Pentagon officials said the fighting in Gaza was not threatening the new shoreline aid distribution area, but they have made it clear that security conditions will be monitored closely and could prompt a shutdown of the maritime route, even just temporarily.
Already, the site has been targeted by mortar fire during its construction and Hamas has threatened to target any foreign forces who “occupy” the Gaza Strip.
The “protection of US forces participating is a top priority. And as such, in the last several weeks, the United States and Israel have developed an integrated security plan to protect all the personnel who are working,” said US Navy Vice Admiral Brad Cooper, a deputy commander at the US military’s Central Command. “We are confident in the ability of this security arrangement to protect those involved.”
Israeli forces are in charge of security on the shore, but there are also two US Navy warships near the area in the eastern Mediterranean Sea, the USS Arleigh Burke and the USS Paul Ignatius.

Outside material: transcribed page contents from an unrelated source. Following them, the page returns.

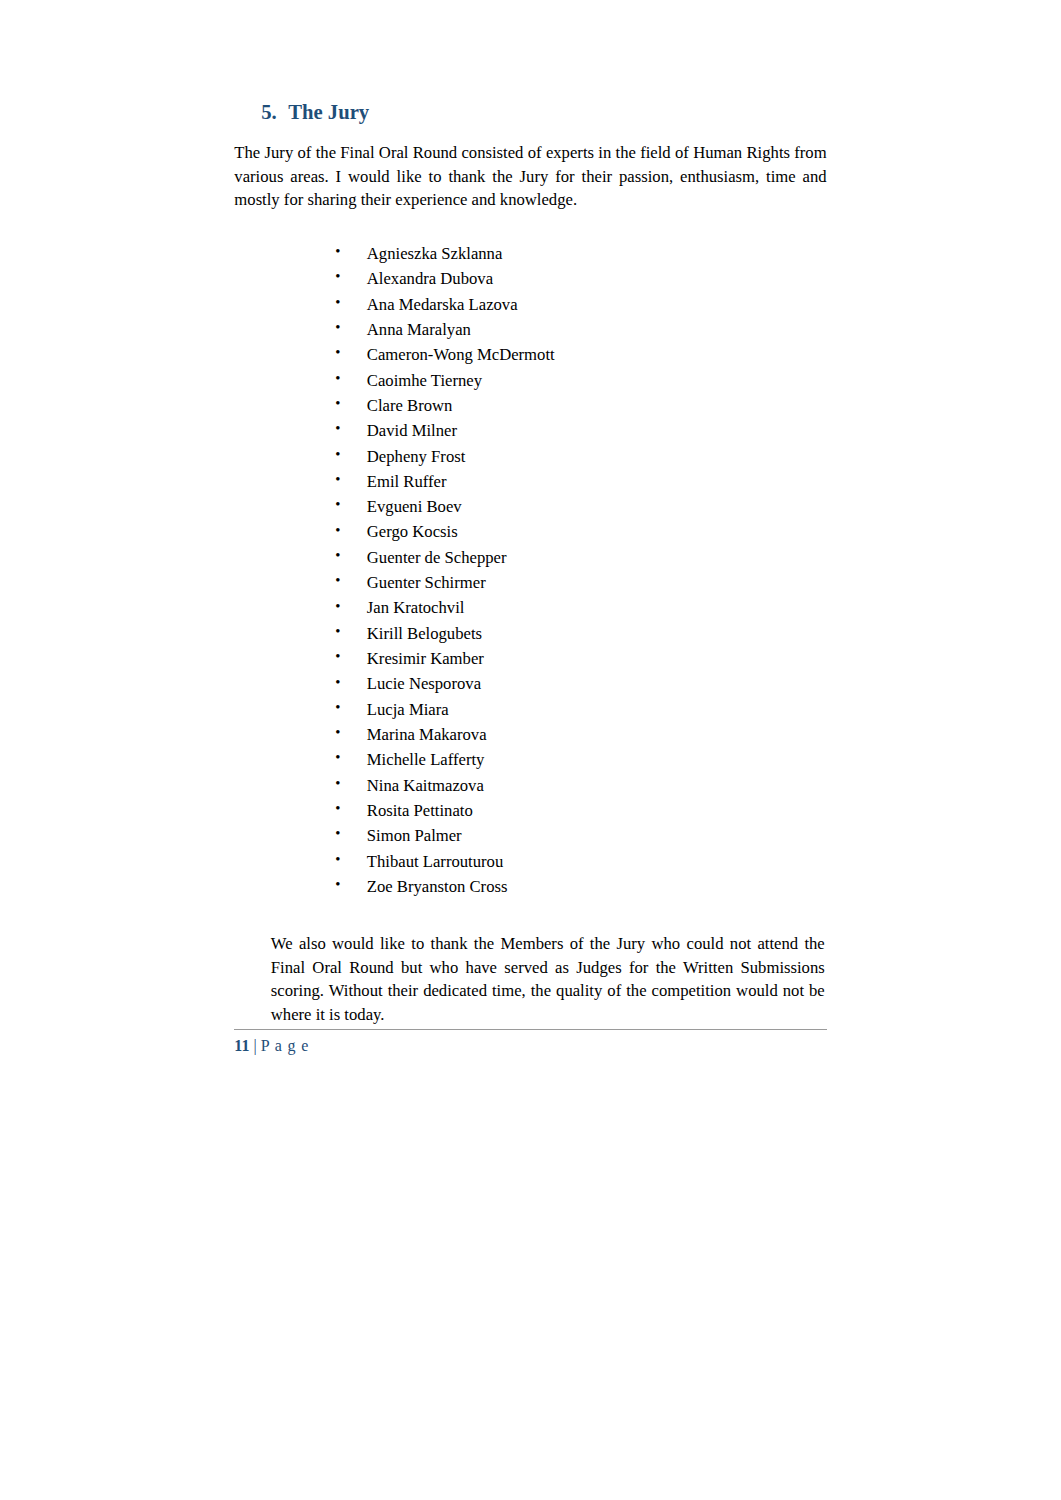5. The Jury
The Jury of the Final Oral Round consisted of experts in the field of Human Rights from various areas. I would like to thank the Jury for their passion, enthusiasm, time and mostly for sharing their experience and knowledge.
Agnieszka Szklanna
Alexandra Dubova
Ana Medarska Lazova
Anna Maralyan
Cameron-Wong McDermott
Caoimhe Tierney
Clare Brown
David Milner
Depheny Frost
Emil Ruffer
Evgueni Boev
Gergo Kocsis
Guenter de Schepper
Guenter Schirmer
Jan Kratochvil
Kirill Belogubets
Kresimir Kamber
Lucie Nesporova
Lucja Miara
Marina Makarova
Michelle Lafferty
Nina Kaitmazova
Rosita Pettinato
Simon Palmer
Thibaut Larrouturou
Zoe Bryanston Cross
We also would like to thank the Members of the Jury who could not attend the Final Oral Round but who have served as Judges for the Written Submissions scoring. Without their dedicated time, the quality of the competition would not be where it is today.
11 | P a g e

Both ships are destroyers equipped with a wide range of weapons and capabilities to protect troops off shore and allies on the beach.

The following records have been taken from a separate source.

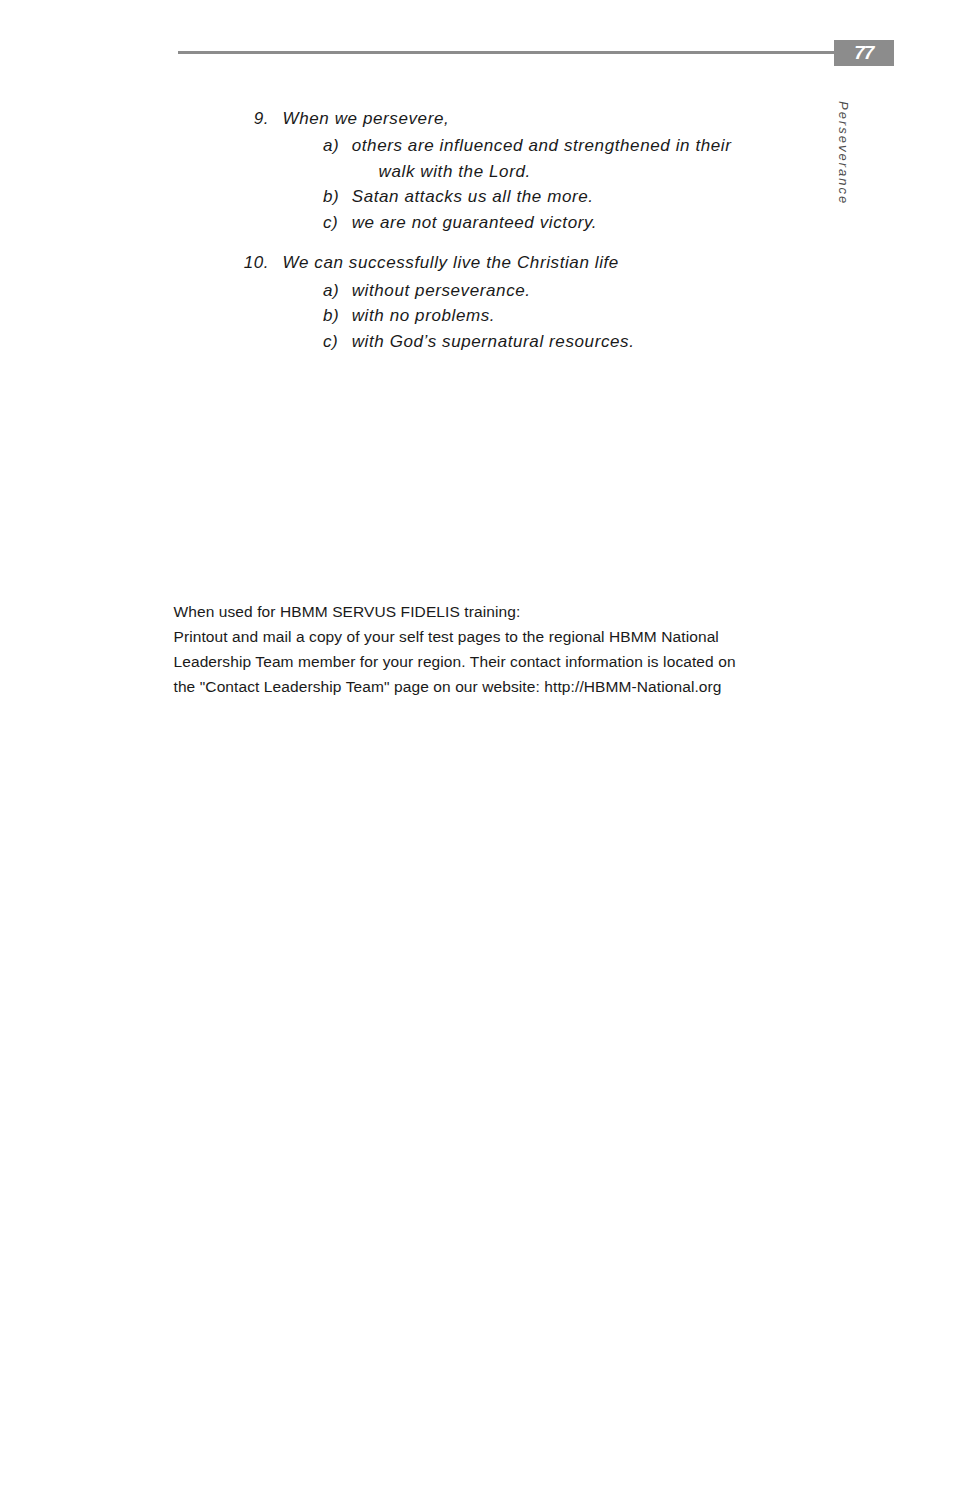77
Perseverance
9.
When we persevere,
a) others are influenced and strengthened in theirwalk with the Lord.
b) Satan attacks us all the more.
c) we are not guaranteed victory.
10.
We can successfully live the Christian life
a) without perseverance.
b) with no problems.
c) with God’s supernatural resources.
When used for HBMM SERVUS FIDELIS training:
Printout and mail a copy of your self test pages to the regional HBMM National Leadership Team member for your region. Their contact information is located on the "Contact Leadership Team" page on our website: http://HBMM-National.org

Aid agencies say they are running out of food in southern Gaza and fuel is dwindling, which will force hospitals to shut down critical operations and halt truck deliveries of aid.
The UN and other agencies have warned for weeks that an Israel assault on Rafah, which is on the border with Egypt near the main aid entry points, would cripple humanitarian operations and cause a disastrous surge in civilian casualties.
The first cargo ship loaded with 475 pallets of food left Cyprus last week to rendezvous with a US military ship, the Roy P. Benavidez, which is off the coast of Gaza.
The pallets of aid on the MV Sagamore were moved onto the Benavidez.
The Pentagon said that moving the aid between ships was an effort to be ready so it could flow quickly once the pier and the causeway were installed.
The installation of the pier several kilometers off the coast and of the causeway, which is now anchored to the beach, was delayed for nearly two weeks because of bad weather and high seas.
The sea conditions made it too dangerous for US and Israeli troops to secure the causeway to the shore and do other final assembly work, US officials said.
A US defense official said that the Sagamore’s initial shipment was estimated to provide enough to feed 11,000 people for one month.
The official spoke on the condition of anonymity to provide details not yet made public.
Military leaders have said the deliveries of aid will begin slowly to ensure the system works, with about 90 truckloads of aid a day through the sea route.
That number would quickly grow to about 150 a day, they said.
Pentagon spokeswoman Sabrina Singh told reporters that the project would cost at least US$320 million, including the transportation of the equipment and pier sections from the US to the coast of Gaza, as well as the construction and aid delivery operations.